Repeat all of the data exactly. Leave nothing out.

====== DATA UNDER STUDY

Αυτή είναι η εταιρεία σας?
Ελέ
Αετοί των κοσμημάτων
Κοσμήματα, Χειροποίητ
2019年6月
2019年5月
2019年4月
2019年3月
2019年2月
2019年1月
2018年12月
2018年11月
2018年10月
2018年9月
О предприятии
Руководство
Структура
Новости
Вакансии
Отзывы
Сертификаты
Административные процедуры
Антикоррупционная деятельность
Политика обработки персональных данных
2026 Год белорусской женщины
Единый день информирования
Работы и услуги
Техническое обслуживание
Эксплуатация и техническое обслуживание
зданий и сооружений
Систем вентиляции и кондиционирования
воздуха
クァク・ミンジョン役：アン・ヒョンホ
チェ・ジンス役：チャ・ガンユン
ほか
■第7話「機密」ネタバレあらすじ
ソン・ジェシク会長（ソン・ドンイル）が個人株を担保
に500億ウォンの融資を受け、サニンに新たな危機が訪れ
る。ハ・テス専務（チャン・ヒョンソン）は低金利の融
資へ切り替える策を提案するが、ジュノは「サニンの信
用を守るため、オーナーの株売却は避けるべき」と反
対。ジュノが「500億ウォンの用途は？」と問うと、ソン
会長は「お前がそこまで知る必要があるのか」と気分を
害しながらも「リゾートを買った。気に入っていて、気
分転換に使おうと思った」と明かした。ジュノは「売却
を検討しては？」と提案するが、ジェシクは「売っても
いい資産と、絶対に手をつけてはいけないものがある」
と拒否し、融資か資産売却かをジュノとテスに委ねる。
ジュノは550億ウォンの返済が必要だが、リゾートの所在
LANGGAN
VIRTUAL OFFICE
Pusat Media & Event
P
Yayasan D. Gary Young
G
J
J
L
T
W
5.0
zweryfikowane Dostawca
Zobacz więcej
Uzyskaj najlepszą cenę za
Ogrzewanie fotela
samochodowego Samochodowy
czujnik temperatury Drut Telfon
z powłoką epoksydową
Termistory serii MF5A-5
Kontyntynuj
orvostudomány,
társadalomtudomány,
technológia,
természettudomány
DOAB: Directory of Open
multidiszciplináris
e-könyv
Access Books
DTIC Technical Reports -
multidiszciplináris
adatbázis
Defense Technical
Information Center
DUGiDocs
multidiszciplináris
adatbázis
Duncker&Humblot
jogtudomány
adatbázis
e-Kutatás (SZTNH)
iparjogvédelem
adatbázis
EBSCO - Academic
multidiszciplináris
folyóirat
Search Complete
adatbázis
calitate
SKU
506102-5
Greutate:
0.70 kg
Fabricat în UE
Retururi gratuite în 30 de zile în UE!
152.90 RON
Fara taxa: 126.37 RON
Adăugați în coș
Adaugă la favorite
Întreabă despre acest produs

============

* **EXERCISE SOLUTION**
Αυτή είναι η εταιρεία σας?
Ελέ
Αετοί των κοσμημάτων
Κοσμήματα, Χειροποίητ
2019年6月
2019年5月
2019年4月
2019年3月
2019年2月
2019年1月
2018年12月
2018年11月
2018年10月
2018年9月
О предприятии
Руководство
Структура
Новости
Вакансии
Отзывы
Сертификаты
Административные процедуры
Антикоррупционная деятельность
Политика обработки персональных данных
2026 Год белорусской женщины
Единый день информирования
Работы и услуги
Техническое обслуживание
Эксплуатация и техническое обслуживание
зданий и сооружений
Систем вентиляции и кондиционирования
воздуха
クァク・ミンジョン役：アン・ヒョンホ
チェ・ジンス役：チャ・ガンユン
ほか
■第7話「機密」ネタバレあらすじ
ソン・ジェシク会長（ソン・ドンイル）が個人株を担保
に500億ウォンの融資を受け、サニンに新たな危機が訪れ
る。ハ・テス専務（チャン・ヒョンソン）は低金利の融
資へ切り替える策を提案するが、ジュノは「サニンの信
用を守るため、オーナーの株売却は避けるべき」と反
対。ジュノが「500億ウォンの用途は？」と問うと、ソン
会長は「お前がそこまで知る必要があるのか」と気分を
害しながらも「リゾートを買った。気に入っていて、気
分転換に使おうと思った」と明かした。ジュノは「売却
を検討しては？」と提案するが、ジェシクは「売っても
いい資産と、絶対に手をつけてはいけないものがある」
と拒否し、融資か資産売却かをジュノとテスに委ねる。
ジュノは550億ウォンの返済が必要だが、リゾートの所在
LANGGAN
VIRTUAL OFFICE
Pusat Media & Event
P
Yayasan D. Gary Young
G
J
J
L
T
W
5.0
zweryfikowane Dostawca
Zobacz więcej
Uzyskaj najlepszą cenę za
Ogrzewanie fotela
samochodowego Samochodowy
czujnik temperatury Drut Telfon
z powłoką epoksydową
Termistory serii MF5A-5
Kontyntynuj
orvostudomány,
társadalomtudomány,
technológia,
természettudomány
DOAB: Directory of Open
multidiszciplináris
e-könyv
Access Books
DTIC Technical Reports -
multidiszciplináris
adatbázis
Defense Technical
Information Center
DUGiDocs
multidiszciplináris
adatbázis
Duncker&Humblot
jogtudomány
adatbázis
e-Kutatás (SZTNH)
iparjogvédelem
adatbázis
EBSCO - Academic
multidiszciplináris
folyóirat
Search Complete
adatbázis
calitate
SKU
506102-5
Greutate:
0.70 kg
Fabricat în UE
Retururi gratuite în 30 de zile în UE!
152.90 RON
Fara taxa: 126.37 RON
Adăugați în coș
Adaugă la favorite
Întreabă despre acest produs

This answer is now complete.